___ Исходный текст ___

Следует полностью отказаться от стиля журналистики 90-х годов, который в конечном счете привел к тому, что от каждого второго человека слышишь, что жить-де стало скучно, в России играют роль только деньги и т.д. Подобный набор клише часто скрывает за собой не столько истинное положение дел, сколько нежелание присматриваться к реальности. Безусловно, в жизни играют роль и деньги, и корысть, и зависть, и аппаратные игры, но у жизни имеется и иное измерение.

Общественное сознание России лишено механизма самоописания. Всегда было к тому же обидно, что об Америке писать легче и проще, чем о собственной стране.

РЖ: Что такое интеллектуальная журналистика для вас? Это новый метод или новая реальность?

___ Показанные данные ___

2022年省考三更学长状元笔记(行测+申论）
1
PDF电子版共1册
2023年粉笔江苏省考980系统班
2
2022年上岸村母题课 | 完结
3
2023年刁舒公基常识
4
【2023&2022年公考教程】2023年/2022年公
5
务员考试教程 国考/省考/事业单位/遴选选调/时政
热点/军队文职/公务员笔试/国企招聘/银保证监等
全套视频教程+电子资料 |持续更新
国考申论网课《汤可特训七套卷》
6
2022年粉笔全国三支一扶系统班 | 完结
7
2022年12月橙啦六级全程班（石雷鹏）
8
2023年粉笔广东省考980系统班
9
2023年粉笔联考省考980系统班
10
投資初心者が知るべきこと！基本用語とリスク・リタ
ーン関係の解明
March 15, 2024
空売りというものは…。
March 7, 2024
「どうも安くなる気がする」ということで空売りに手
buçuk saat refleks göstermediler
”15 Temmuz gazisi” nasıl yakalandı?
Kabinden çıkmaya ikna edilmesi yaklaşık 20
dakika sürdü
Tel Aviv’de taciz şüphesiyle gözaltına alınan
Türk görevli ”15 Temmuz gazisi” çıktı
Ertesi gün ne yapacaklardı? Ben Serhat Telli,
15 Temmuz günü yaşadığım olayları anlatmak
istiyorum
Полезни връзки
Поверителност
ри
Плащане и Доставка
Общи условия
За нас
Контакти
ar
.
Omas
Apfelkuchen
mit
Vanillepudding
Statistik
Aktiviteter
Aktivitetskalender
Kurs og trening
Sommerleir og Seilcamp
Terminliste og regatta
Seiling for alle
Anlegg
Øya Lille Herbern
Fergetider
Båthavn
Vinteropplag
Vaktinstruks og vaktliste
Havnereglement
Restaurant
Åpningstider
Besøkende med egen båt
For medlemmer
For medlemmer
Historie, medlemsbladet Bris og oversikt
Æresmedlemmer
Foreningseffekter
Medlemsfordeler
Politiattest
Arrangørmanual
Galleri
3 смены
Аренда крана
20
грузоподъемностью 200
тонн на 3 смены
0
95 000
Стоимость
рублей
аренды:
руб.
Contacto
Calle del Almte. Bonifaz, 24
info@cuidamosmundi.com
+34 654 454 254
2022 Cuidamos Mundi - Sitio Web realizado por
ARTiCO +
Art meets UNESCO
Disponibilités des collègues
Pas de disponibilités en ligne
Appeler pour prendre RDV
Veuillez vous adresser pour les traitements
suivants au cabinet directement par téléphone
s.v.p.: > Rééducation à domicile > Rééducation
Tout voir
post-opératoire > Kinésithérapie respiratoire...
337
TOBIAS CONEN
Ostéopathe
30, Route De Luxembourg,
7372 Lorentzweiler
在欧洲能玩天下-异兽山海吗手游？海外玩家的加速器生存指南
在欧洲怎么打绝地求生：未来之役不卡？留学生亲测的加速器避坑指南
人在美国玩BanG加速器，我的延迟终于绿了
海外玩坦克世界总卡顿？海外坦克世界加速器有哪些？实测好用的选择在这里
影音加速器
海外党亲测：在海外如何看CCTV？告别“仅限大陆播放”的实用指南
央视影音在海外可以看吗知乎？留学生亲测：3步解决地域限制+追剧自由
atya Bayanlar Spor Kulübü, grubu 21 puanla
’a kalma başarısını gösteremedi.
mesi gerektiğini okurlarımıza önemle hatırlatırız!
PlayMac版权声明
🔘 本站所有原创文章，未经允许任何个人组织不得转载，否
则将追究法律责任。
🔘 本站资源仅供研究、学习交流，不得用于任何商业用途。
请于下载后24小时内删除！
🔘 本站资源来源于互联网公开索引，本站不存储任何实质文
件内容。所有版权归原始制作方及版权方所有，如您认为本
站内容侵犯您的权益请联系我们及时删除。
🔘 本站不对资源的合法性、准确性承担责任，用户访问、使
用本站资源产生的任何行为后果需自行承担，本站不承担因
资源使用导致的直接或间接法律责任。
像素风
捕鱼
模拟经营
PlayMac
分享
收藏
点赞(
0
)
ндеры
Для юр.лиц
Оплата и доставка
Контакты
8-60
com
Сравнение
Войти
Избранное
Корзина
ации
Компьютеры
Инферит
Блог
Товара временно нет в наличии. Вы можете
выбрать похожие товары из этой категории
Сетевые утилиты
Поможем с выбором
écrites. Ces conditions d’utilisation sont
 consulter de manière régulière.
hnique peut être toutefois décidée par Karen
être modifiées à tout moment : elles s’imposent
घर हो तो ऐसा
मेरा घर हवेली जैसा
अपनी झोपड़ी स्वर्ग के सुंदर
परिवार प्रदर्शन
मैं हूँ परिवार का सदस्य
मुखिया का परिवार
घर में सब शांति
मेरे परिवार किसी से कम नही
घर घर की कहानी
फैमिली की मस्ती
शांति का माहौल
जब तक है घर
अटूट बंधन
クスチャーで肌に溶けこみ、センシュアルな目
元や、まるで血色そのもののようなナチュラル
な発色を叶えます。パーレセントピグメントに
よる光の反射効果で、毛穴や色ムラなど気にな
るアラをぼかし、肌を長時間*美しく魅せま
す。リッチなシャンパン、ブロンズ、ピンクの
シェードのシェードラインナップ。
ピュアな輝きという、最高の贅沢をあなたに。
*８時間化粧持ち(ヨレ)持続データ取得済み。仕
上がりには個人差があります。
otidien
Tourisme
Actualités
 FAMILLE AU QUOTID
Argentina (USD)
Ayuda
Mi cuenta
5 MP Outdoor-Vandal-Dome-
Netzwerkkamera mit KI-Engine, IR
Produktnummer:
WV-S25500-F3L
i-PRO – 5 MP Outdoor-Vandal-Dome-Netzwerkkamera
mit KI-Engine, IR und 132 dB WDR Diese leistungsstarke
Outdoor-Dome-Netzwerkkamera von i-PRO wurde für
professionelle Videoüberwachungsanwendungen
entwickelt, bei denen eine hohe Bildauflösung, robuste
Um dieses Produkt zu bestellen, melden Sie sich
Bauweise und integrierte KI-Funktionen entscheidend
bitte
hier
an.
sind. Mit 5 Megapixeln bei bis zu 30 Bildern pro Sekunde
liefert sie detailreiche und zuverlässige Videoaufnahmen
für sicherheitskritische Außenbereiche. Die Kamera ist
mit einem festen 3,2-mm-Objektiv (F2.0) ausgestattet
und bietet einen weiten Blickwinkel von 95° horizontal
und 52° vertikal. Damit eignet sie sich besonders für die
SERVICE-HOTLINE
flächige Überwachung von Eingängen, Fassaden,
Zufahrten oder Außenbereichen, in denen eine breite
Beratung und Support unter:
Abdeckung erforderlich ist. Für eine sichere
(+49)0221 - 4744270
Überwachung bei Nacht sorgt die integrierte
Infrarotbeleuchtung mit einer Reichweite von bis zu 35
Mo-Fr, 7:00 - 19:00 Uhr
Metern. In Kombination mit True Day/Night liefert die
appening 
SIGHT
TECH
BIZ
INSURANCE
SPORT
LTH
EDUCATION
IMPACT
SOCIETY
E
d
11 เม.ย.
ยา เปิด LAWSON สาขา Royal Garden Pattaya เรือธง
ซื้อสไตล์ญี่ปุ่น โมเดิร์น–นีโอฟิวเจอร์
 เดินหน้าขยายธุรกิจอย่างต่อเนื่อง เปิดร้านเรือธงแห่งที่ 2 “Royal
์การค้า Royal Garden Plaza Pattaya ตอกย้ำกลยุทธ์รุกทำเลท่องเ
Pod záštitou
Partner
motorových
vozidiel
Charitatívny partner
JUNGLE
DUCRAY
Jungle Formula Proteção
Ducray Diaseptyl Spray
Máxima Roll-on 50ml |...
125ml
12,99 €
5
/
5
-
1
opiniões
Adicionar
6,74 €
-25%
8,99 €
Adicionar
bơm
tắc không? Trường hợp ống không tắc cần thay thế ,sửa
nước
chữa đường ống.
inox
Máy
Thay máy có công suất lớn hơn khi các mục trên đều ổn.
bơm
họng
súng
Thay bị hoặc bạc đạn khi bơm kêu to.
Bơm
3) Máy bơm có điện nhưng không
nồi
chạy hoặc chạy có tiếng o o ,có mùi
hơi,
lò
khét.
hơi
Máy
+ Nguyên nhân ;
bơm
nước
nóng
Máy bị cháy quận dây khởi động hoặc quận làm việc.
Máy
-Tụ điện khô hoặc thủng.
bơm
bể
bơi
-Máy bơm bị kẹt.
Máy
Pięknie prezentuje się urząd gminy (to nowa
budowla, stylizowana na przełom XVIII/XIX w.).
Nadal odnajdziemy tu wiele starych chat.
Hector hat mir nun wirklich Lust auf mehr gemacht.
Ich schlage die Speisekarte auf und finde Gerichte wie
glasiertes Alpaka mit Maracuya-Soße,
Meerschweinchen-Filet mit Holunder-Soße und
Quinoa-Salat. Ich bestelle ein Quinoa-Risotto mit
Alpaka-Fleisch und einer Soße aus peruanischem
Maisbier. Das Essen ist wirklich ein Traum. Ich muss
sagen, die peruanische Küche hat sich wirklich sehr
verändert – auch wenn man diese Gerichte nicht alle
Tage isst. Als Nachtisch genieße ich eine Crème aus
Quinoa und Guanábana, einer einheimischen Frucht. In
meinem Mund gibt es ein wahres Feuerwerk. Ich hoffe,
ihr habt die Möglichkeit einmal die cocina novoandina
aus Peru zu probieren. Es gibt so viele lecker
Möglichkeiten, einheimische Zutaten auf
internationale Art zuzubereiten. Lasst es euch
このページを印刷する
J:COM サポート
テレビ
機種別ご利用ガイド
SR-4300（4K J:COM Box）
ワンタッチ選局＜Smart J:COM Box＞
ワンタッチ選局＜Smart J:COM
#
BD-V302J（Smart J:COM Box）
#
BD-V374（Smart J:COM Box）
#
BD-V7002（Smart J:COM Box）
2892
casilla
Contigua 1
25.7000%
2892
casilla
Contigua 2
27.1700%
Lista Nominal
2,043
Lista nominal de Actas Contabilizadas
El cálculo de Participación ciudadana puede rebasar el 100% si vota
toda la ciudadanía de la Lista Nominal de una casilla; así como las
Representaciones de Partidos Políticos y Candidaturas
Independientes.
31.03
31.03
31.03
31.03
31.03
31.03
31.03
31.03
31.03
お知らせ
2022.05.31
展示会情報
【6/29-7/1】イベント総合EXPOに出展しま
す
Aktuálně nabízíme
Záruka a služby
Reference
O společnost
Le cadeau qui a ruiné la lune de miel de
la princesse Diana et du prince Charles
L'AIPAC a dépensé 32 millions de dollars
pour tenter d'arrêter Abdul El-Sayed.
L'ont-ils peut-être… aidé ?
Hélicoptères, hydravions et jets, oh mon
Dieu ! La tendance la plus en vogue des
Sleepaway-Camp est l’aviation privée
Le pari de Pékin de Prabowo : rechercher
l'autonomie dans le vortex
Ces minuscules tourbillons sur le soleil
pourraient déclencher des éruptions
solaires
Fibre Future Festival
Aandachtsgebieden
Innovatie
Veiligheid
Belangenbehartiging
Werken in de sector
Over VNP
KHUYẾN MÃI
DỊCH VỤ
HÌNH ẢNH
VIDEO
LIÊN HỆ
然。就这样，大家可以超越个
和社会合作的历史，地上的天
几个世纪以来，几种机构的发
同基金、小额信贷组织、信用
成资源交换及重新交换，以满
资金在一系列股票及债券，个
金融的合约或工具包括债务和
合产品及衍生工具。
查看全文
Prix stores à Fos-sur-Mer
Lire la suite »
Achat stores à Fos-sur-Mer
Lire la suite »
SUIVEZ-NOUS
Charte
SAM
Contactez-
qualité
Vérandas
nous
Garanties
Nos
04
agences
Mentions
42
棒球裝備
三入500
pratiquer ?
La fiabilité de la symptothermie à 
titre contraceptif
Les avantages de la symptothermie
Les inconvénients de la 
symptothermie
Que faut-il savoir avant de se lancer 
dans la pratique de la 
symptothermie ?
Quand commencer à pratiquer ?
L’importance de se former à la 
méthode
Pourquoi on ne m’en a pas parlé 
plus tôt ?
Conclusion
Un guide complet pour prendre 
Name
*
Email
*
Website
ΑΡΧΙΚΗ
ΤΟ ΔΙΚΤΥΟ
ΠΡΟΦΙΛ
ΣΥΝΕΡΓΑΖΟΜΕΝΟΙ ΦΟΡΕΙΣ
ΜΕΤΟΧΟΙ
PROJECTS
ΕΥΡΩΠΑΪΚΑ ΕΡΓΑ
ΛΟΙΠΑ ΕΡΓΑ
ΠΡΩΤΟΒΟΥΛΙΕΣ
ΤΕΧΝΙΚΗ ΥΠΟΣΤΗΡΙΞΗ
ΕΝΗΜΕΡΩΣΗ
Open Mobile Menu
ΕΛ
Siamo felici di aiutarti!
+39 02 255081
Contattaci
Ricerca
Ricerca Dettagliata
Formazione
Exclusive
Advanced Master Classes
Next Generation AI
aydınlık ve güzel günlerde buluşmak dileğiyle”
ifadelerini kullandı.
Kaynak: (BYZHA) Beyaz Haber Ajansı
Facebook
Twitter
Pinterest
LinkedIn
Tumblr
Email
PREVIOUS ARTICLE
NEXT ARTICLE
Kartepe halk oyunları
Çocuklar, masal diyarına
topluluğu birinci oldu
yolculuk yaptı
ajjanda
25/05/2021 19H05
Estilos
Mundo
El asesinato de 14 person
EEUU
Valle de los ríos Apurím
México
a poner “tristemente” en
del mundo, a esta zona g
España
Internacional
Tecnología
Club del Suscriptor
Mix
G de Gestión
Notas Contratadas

___

- **Задание 1**: Чего, согласно исходному тексту, лишено общественное сознание России?
- **Задание 2**: Переведите на английский язык предложение из исходного текста: «Всегда было к тому же обидно, что об Америке писать легче и проще, чем о собственной стране».

- **Ответ 1**: Механизма самоописания.

- **Ответ 2**: Moreover, it has always been galling that writing about America is easier and simpler than writing about one's own country.